While these factors raise costs, the tactics used by the pharmacy benefit managers to get bulk discounts and lower pricing will help to keep the overall drug cost trends relatively stable for employer-sponsored plans. We’ve all seen the headlines about Mylan and their EpiPen price increase. I’m optimistic that political and public pressure may play a role in ramping down large drug cost increases but of course you can never be completely certain.

Bloomberg/file photo

After reviewing the findings, I chose one inflator and one deflator that I believe will play a big role in 2017’s medical cost trend for employers:

1. Inflator: Convenient care
The proliferation retail clinics and urgent care center has led to higher utilization by consumers. Because of this increased utilization, convenient care is impacting medical cost trend. According to HRI, there will be more than 3,000 retail health clinics in the U.S. by 2017. Forty percent of consumers will seek care from a retail clinic in 2016; 88% said they are likely to seek treatment at those sites in the future. In addition to retail clinics, there are 9,300 walk-in, stand-alone urgent care centers in the US, and 50–100 new clinics open every year.

Response: A visit to the emergency room can cost up to five times more than a visit to an urgent-care center. Emergency-room treatment for non-emergency medical conditions is a major contributor to the rising cost of healthcare. Additionally, consumers are asking their providers and insurers to provide more convenient, less costly options — especially those managing a chronic condition. There’s now a myriad of options available to consumers who now have the choice to receive treatment outside a traditional hospital setting and enjoy the convenience and quality a site of care facility can offer. Some patients may even be able to receive their medication or care in the comfort of their homes — all at a lower cost. Convenient care delivery is something that will undoubtedly proliferate as technology advances and providers, payors and individuals break from traditional healthcare delivery.

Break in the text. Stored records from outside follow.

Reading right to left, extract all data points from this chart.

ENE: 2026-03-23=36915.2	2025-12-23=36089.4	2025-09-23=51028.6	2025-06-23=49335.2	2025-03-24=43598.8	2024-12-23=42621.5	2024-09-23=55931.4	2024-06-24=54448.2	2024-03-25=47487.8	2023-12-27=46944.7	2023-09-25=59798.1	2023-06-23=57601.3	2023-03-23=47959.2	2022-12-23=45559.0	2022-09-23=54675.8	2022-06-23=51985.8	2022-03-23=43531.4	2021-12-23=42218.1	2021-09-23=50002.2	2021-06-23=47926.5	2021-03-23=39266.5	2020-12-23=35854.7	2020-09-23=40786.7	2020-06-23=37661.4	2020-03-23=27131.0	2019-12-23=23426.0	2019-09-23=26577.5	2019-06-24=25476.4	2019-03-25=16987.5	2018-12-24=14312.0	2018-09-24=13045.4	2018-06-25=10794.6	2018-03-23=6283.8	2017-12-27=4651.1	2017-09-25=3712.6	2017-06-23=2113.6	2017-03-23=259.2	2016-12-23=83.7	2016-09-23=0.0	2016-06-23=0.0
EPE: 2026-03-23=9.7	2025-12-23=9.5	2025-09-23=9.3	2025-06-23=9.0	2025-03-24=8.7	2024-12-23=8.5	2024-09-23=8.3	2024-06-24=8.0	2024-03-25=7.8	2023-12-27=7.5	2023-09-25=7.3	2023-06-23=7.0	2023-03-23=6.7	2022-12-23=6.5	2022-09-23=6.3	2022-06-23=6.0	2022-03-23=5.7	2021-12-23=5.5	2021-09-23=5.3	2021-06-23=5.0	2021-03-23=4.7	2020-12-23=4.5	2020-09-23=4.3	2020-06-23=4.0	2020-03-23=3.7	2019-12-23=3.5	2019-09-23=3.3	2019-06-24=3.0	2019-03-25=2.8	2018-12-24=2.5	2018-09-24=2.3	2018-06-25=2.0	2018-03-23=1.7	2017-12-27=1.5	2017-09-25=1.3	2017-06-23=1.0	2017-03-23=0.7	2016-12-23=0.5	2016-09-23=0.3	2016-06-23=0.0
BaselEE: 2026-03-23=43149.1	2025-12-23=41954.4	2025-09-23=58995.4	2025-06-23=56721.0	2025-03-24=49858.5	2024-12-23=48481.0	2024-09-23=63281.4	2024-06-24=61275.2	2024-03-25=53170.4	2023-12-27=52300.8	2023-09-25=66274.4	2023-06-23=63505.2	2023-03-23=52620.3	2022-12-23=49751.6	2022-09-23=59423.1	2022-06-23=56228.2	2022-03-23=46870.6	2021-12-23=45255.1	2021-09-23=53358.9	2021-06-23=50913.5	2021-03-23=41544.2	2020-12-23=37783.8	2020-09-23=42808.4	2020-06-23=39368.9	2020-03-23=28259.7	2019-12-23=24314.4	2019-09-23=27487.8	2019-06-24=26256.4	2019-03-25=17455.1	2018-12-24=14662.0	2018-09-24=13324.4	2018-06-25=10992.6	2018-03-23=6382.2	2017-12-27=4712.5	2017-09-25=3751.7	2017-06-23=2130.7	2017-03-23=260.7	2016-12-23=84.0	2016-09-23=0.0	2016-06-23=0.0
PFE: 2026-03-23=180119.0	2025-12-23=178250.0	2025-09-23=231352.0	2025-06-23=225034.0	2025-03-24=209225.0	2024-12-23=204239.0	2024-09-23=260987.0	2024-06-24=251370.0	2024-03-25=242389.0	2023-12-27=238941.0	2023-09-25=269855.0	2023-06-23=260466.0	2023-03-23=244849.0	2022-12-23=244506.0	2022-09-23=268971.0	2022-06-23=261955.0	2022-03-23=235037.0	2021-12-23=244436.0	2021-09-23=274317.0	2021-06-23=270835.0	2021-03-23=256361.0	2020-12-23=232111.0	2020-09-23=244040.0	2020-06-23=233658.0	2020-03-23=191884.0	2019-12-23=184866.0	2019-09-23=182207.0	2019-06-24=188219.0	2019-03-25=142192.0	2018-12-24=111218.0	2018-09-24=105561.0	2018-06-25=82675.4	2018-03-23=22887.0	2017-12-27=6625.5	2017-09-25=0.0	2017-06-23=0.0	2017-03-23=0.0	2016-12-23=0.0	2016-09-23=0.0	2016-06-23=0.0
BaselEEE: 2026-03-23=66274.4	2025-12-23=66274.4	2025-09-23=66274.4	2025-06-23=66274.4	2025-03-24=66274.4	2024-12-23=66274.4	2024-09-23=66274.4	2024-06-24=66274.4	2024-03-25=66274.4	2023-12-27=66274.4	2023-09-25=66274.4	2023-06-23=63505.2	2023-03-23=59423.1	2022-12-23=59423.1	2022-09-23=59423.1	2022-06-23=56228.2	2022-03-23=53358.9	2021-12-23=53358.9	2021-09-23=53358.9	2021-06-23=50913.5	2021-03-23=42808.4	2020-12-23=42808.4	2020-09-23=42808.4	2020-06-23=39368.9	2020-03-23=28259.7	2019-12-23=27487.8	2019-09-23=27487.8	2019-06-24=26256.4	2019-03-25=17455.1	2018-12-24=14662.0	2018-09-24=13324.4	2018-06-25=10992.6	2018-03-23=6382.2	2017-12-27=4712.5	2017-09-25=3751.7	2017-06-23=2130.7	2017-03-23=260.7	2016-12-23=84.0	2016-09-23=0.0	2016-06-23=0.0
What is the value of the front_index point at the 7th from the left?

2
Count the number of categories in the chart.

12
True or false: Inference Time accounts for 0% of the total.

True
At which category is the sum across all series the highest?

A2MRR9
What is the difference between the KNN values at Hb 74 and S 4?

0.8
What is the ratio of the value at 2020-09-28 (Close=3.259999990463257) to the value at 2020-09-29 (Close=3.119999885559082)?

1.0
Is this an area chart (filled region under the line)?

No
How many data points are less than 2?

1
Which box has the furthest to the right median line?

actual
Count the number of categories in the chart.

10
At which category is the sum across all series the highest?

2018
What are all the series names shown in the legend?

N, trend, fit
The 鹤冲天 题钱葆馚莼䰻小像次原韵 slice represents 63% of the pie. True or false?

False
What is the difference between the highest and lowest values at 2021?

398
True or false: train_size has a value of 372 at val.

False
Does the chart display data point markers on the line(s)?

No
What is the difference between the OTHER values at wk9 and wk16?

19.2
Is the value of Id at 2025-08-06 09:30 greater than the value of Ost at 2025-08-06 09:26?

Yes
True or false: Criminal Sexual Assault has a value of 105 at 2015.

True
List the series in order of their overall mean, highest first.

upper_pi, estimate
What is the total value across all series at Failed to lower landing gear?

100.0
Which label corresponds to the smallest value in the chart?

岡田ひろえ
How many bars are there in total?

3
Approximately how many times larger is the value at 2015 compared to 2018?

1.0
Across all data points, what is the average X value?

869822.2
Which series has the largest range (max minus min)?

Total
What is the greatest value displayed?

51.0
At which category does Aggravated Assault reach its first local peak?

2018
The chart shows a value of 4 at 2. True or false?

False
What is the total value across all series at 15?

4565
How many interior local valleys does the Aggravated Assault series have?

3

2. Deflator: High-performance networks
Per HRI, 63% of employers offer a high-deductible plan with a health savings account, and 25% offer a high-deductible plan as the only health insurance option to their employees. However, as more and more employees push back against high cost sharing due to high deductibles they’re unable to pay, employers are exploring other ways to control costs. High-performance networks are one of the options that is being seriously pursued.

Response: With healthcare costs in the U.S. continuing to rise, an increasing number of value-conscious employers and consumers alike have made explicit choices about their healthcare coverage. Because of this, the time is ripe for payors to focus on the development of lower-cost, high-performance provider networks. Although these value networks can take a variety of forms, they all give members access to only a limited number of quality-credentialed providers, in return for lower premiums, lower out-of-pocket costs, or both.

As always, the healthcare industry will continue to evolve and we will adapt to ensure our customers and their employees continue to have access to the care they need at an affordable cost.